-- Task objective --
If a line in the entries contains the string "GANDEBOEUF", include that line in your answer.
──────── Records provided ────────
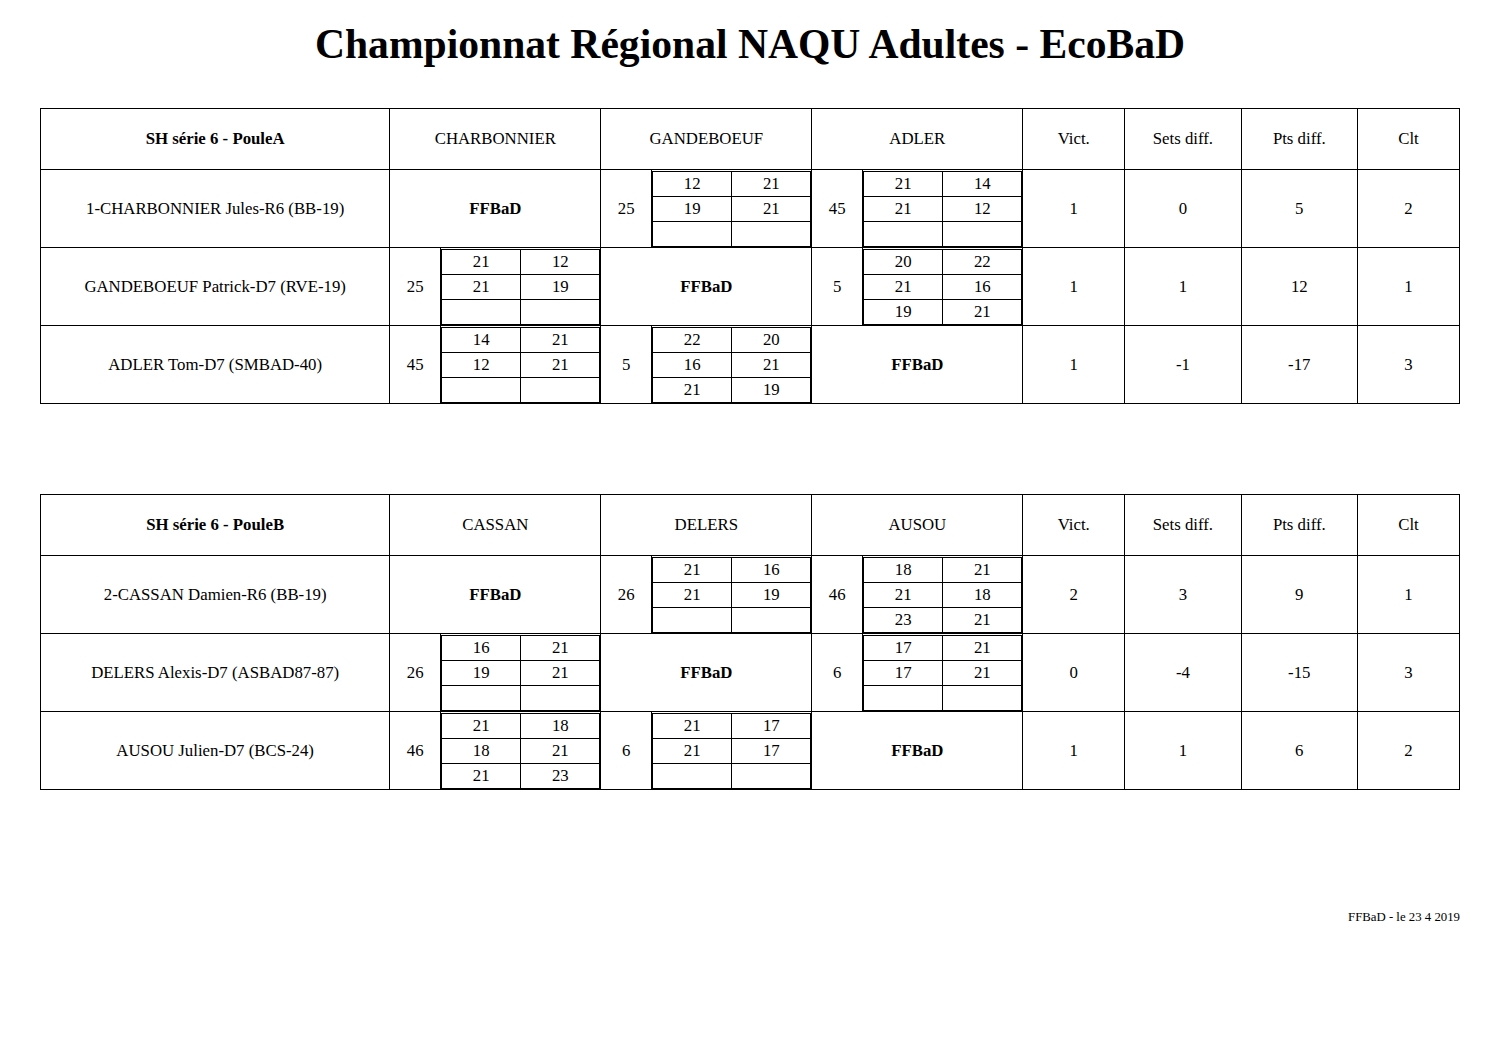Championnat Régional NAQU Adultes - EcoBaD
| SH série 6 - PouleA | CHARBONNIER | GANDEBOEUF | ADLER | Vict. | Sets diff. | Pts diff. | Clt |
| --- | --- | --- | --- | --- | --- | --- | --- |
| 1-CHARBONNIER Jules-R6 (BB-19) | FFBaD | 25 | / 12 / 21 / / 19 / 21 / | 45 | / 21 / 14 / / 21 / 12 / | 1 | 0 | 5 | 2 |
| GANDEBOEUF Patrick-D7 (RVE-19) | 25 | / 21 / 12 / / 21 / 19 / | FFBaD | 5 | / 20 / 22 / / 21 / 16 / / 19 / 21 / | 1 | 1 | 12 | 1 |
| ADLER Tom-D7 (SMBAD-40) | 45 | / 14 / 21 / / 12 / 21 / | 5 | / 22 / 20 / / 16 / 21 / / 21 / 19 / | FFBaD | 1 | -1 | -17 | 3 |
| SH série 6 - PouleB | CASSAN | DELERS | AUSOU | Vict. | Sets diff. | Pts diff. | Clt |
| --- | --- | --- | --- | --- | --- | --- | --- |
| 2-CASSAN Damien-R6 (BB-19) | FFBaD | 26 | / 21 / 16 / / 21 / 19 / | 46 | / 18 / 21 / / 21 / 18 / / 23 / 21 / | 2 | 3 | 9 | 1 |
| DELERS Alexis-D7 (ASBAD87-87) | 26 | / 16 / 21 / / 19 / 21 / | FFBaD | 6 | / 17 / 21 / / 17 / 21 / | 0 | -4 | -15 | 3 |
| AUSOU Julien-D7 (BCS-24) | 46 | / 21 / 18 / / 18 / 21 / / 21 / 23 / | 6 | / 21 / 17 / / 21 / 17 / | FFBaD | 1 | 1 | 6 | 2 |
FFBaD - le 23 4 2019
────────
-- Answer box --
| SH série 6 - PouleA | CHARBONNIER | GANDEBOEUF | ADLER | Vict. | Sets diff. | Pts diff. | Clt |
| GANDEBOEUF Patrick-D7 (RVE-19) | 25 | / 21 / 12 / / 21 / 19 / | FFBaD | 5 | / 20 / 22 / / 21 / 16 / / 19 / 21 / | 1 | 1 | 12 | 1 |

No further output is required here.